Schon als sie die Bühne betritt, spürt man, dass Camila Meza von einem inneren Leuchten erfüllt ist, das sich nach außen überträgt. Die kleine Chilenin, die ihre Wahl-Heimat New York im Sturm überwältigt hat, ist ein echter Sonnenschein und ihr Lächeln könnte den Schneematsch da draußen vor dem Doppelkegel leicht zum Schmelzen bringen. Die freundlichen Züge weichen nur, wenn Camila Meza sich ein Solo leistet – mit den Grimassen, die sie im Eifer des Gefechts schneidet, kann nicht mal Carlos Santanas Mimik mithalten. Eigentlich sind der weit aufgerissene Mund, die zusammengekniffenen Augen, die Faltenbildung zwischen den Brauen ein krasser Widerspruch zu dem was da zu hören ist – Camila Meza legt es in ihren Chorussen wenig auf Drama an: ganz unaufgeregt spielt sie eine sehr klassische Jazzgitarre, mit all den Läufen und Harmonien, die man an den Hochschulen so beigebracht kriegt. Sanft gleitet ihre Griffhand über den Hals ihres Instruments und das Plektrum klickt dabei wie ein Metronom auf den Tonabnehmer.

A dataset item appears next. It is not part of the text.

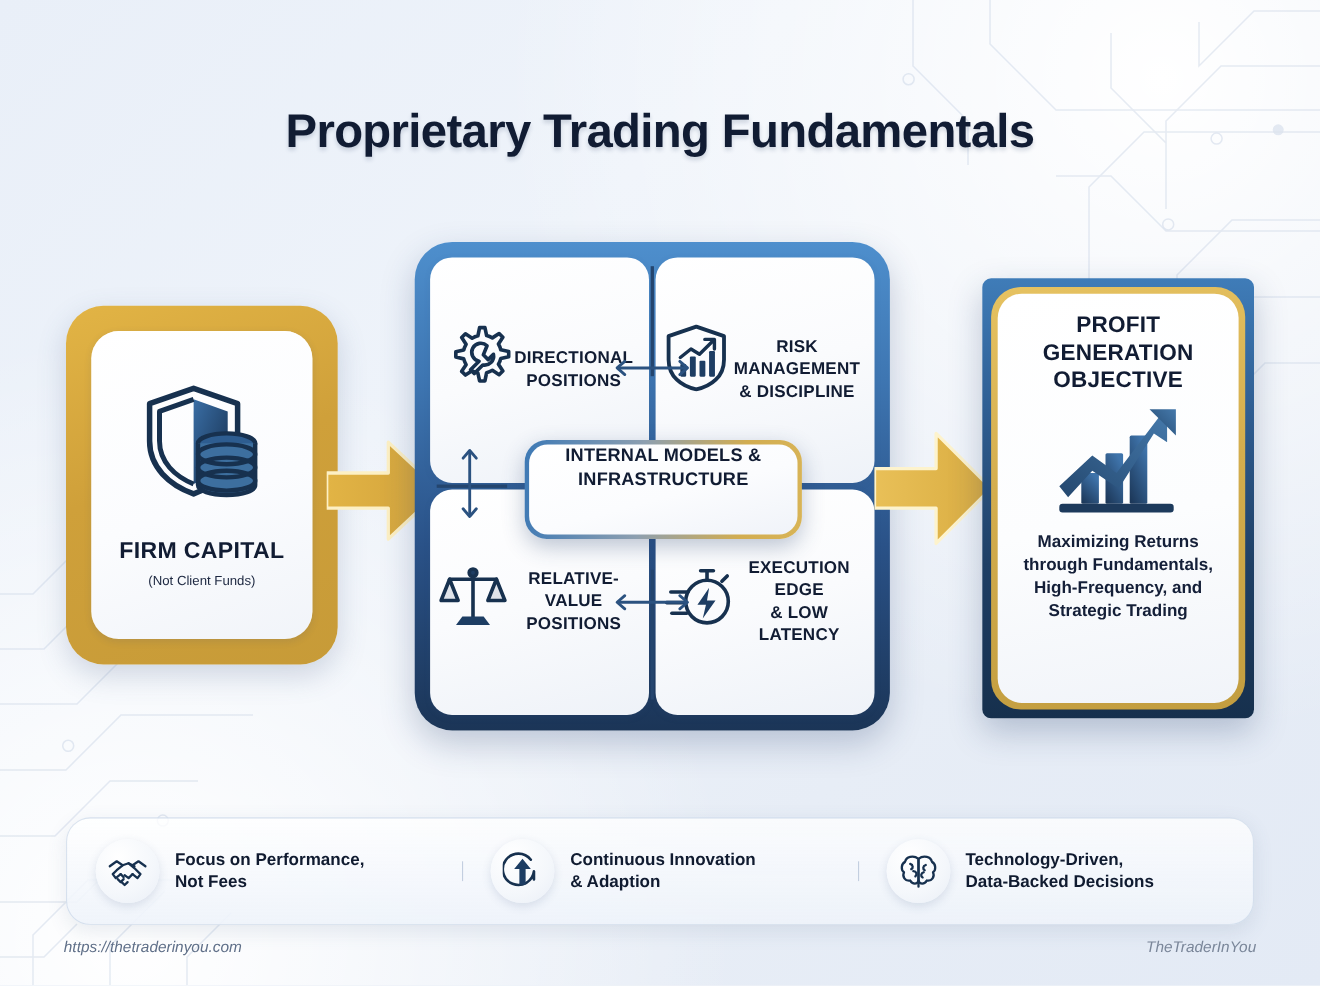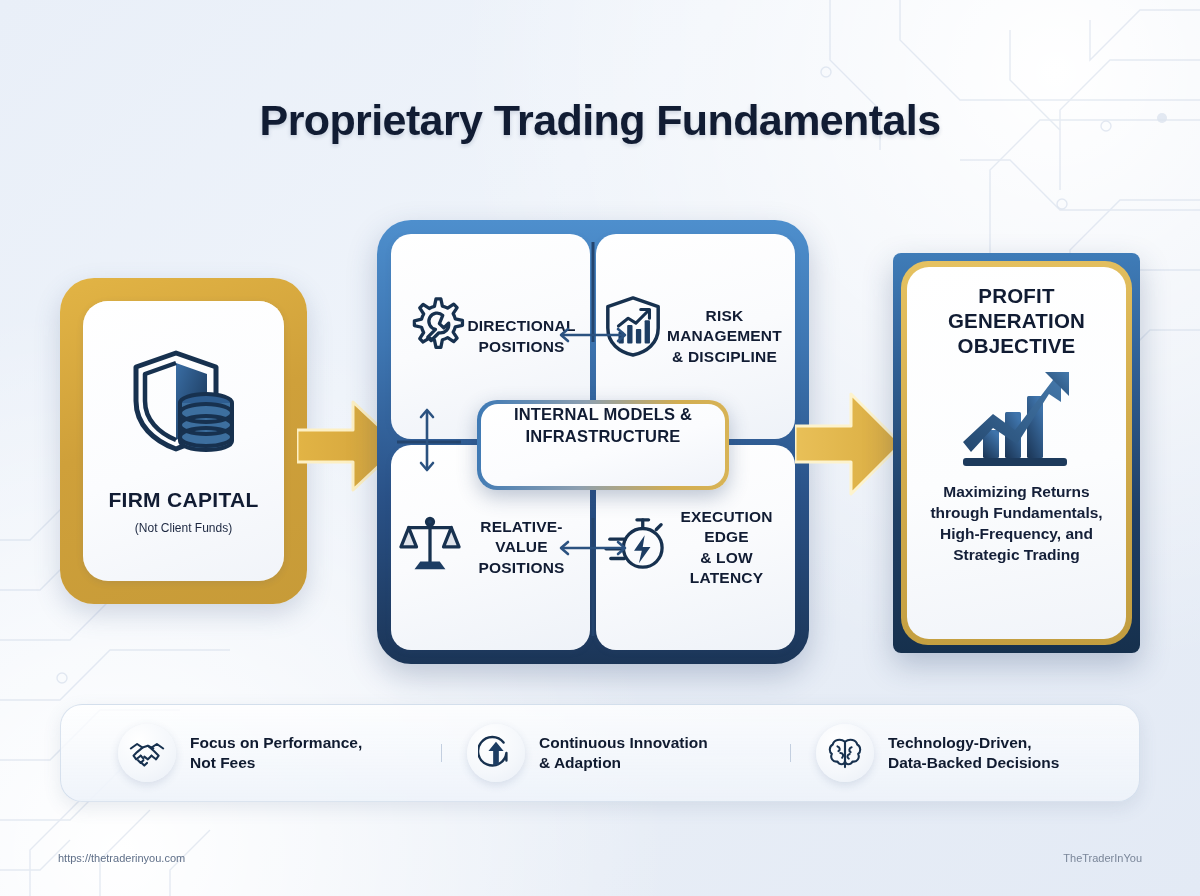"Focus on Performance," #bottom-bar { padding-left: 31px -> none; top: 704px -> 743px }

Camila Meza, die aus Santiago de Chile stammt und seit 2009 in der Jazz Szene des Big Apple zu Hause ist, mag keine überragende Gitarristin sein und auch keine Sängerin von Format – was aber das Publikum so zu verzücken scheint, ist, dass die junge Frau echt und unverstellt ist, dass sie betörend zart sein kann und somit Beschützerinstinkte weckt, dass sie andererseits furchtlos Singer-Songwriter-Ästhetik mit Jazz und Música Popular Brasileira kreuzt, dass sie Federleichtes mit einem ordentlichen Pfund Rock kontrastiert und dass sie eine begnadete Kommunikatorin ist – die Verbindung zum Auditorium ist immer vorhanden, und mit ihren Mitmusikern versteht sie sich telepathisch.

Eine tolle Band hat sie sich da zusammengestellt: mit dem aus Tel Aviv stammenden Pianisten Shai Maestro, der ungewöhnlich zu harmonisieren weiß und immer wieder nahöstliche Ornamentik in sein Spiel einbaut, mit der malaysisch-chinesisch-australischen Bassistin Linda Oh, die an diesem Morgen den Laden zusammenhält und mit dem texanischen Schlagzeuger Kendrick Scott, der die sanften Songs manchmal latent subversiv rhythmisch aufmischt und trotzdem sehr dienlich auf Fellen und Becken agiert.

Zum Ende des Konzerts, nein, eigentlich schon deutlich vorher, hatten fast alle im Saal Camila Meza ganz doll lieb – und obwohl erst die Hälfte der Teilnehmer des BMW Welt Jazz Awards sich vorgestellt haben, kriegt man beim Buchmacher sicher keine große Quote in Aussicht gestellt, wenn man darauf wettet, dass die Chilenin 2015 den Publikumspreis in Empfang nehmen wird.